Ironisnya, sebagian besar aktivitas ekonomi kelautan saat ini bersifat ekstraktif dan menghasilkan polutan, yang justru merusak lautan yang menjadi fondasi keberlangsungan ekonomi itu sendiri.
Kerusakan ini, yang diwujudkan dalam peningkatan kepunahan spesies dan penghangatan perairan, secara inheren mengancam pertumbuhan ekonomi masa depan. Dampaknya meluas, memengaruhi ketahanan pangan, kesehatan manusia, bahkan mengurangi kemampuan vital lautan sebagai penyerap karbon.
Menghadapi tantangan ini, banyak pihak kini menggantungkan harapan pada sebuah konsep yang dikenal luas sebagai "ekonomi biru".
Tiada Ekonomi Sehat Tanpa Lautan yang Sehat
Hingga kini, belum ada satu definisi tunggal yang diterima secara universal mengenai ekonomi biru. Bagi sebagian orang, ini sesederhana merujuk pada semua industri yang terkait dengan kelautan.

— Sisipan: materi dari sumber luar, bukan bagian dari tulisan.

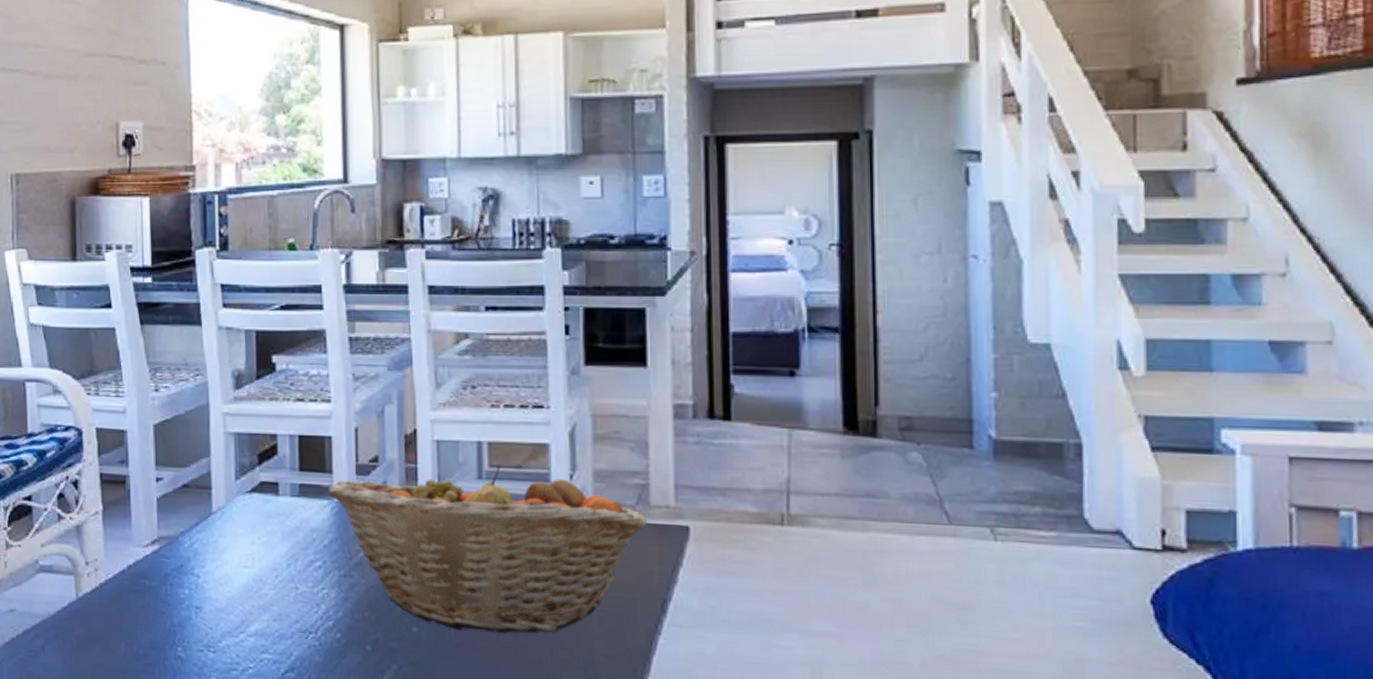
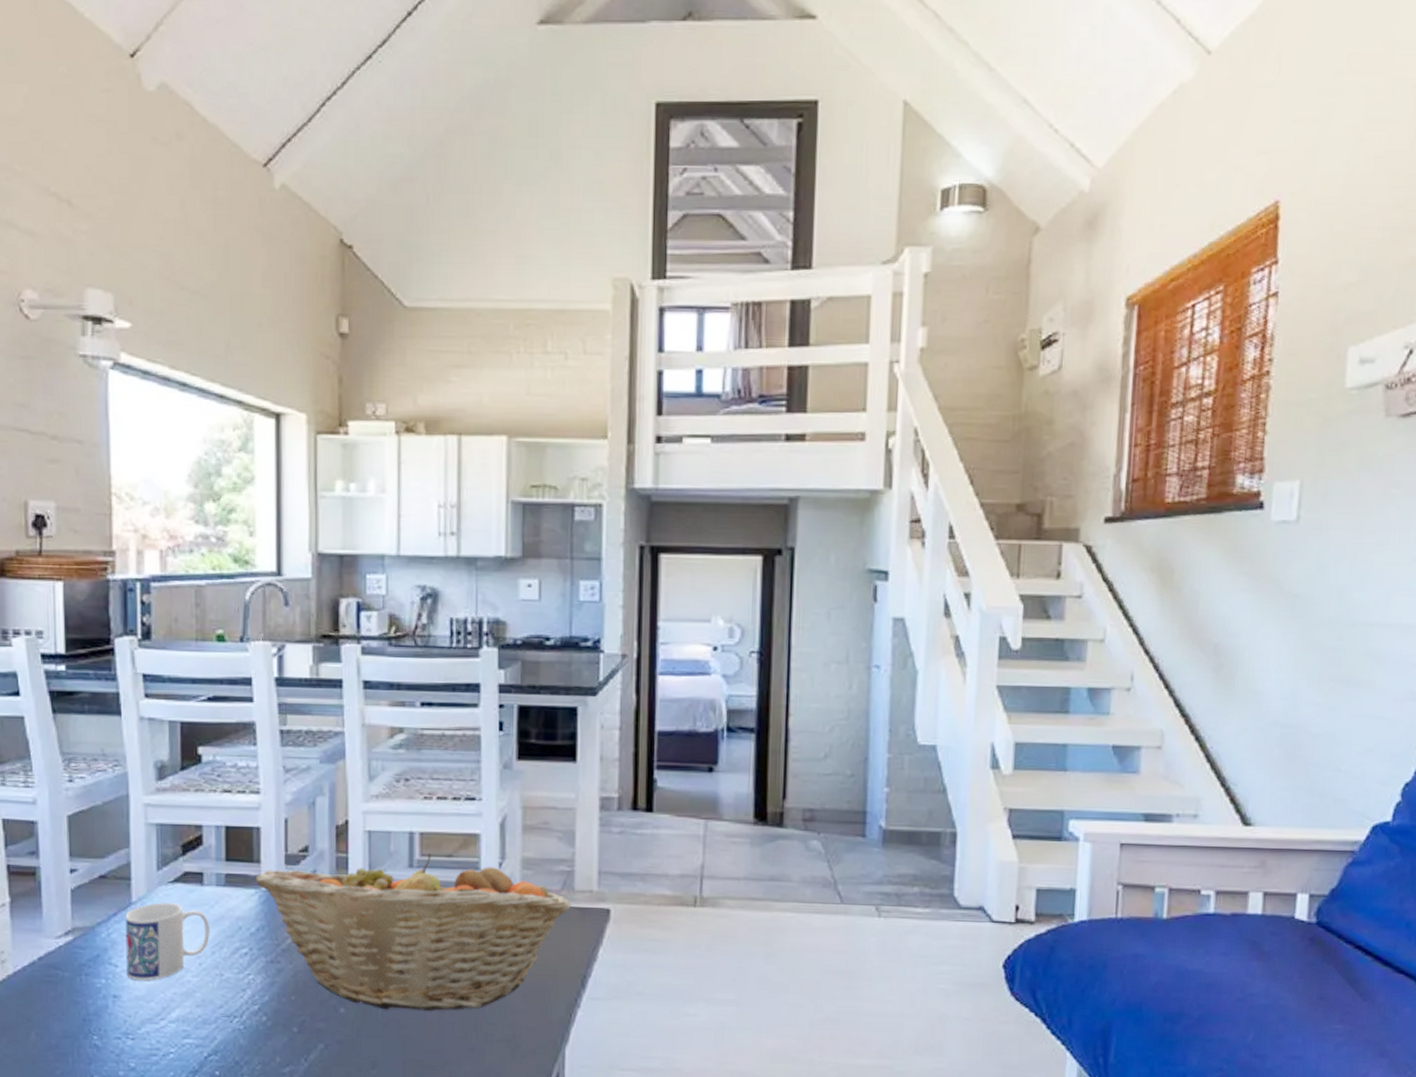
mug: none [206,512,285,593] -> present [125,902,210,981]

Namun, seperti dilansir Dialogue Earth, Bank Dunia memberikan deskripsi yang jauh lebih terperinci dan berorientasi masa depan: "pemanfaatan sumber daya laut secara berkelanjutan untuk pertumbuhan ekonomi, peningkatan mata pencaharian, dan lapangan kerja sambil tetap menjaga kesehatan ekosistem laut."
Jason Scorse, Direktur Center for the Blue Economy di Middlebury Institute of International Studies, berpandangan bahwa untuk benar-benar membawa perubahan, konsep ekonomi biru harus mengadopsi definisi yang menekankan keberlanjutan secara mendalam.
"Banyak organisasi terkemuka benar-benar berusaha mendorong gagasan bahwa ini adalah subkumpulan industri masa depan yang lebih sempit," jelas Scorse, yang menurutnya, "akan ramah iklim dan membantu lautan beregenerasi serta pulih."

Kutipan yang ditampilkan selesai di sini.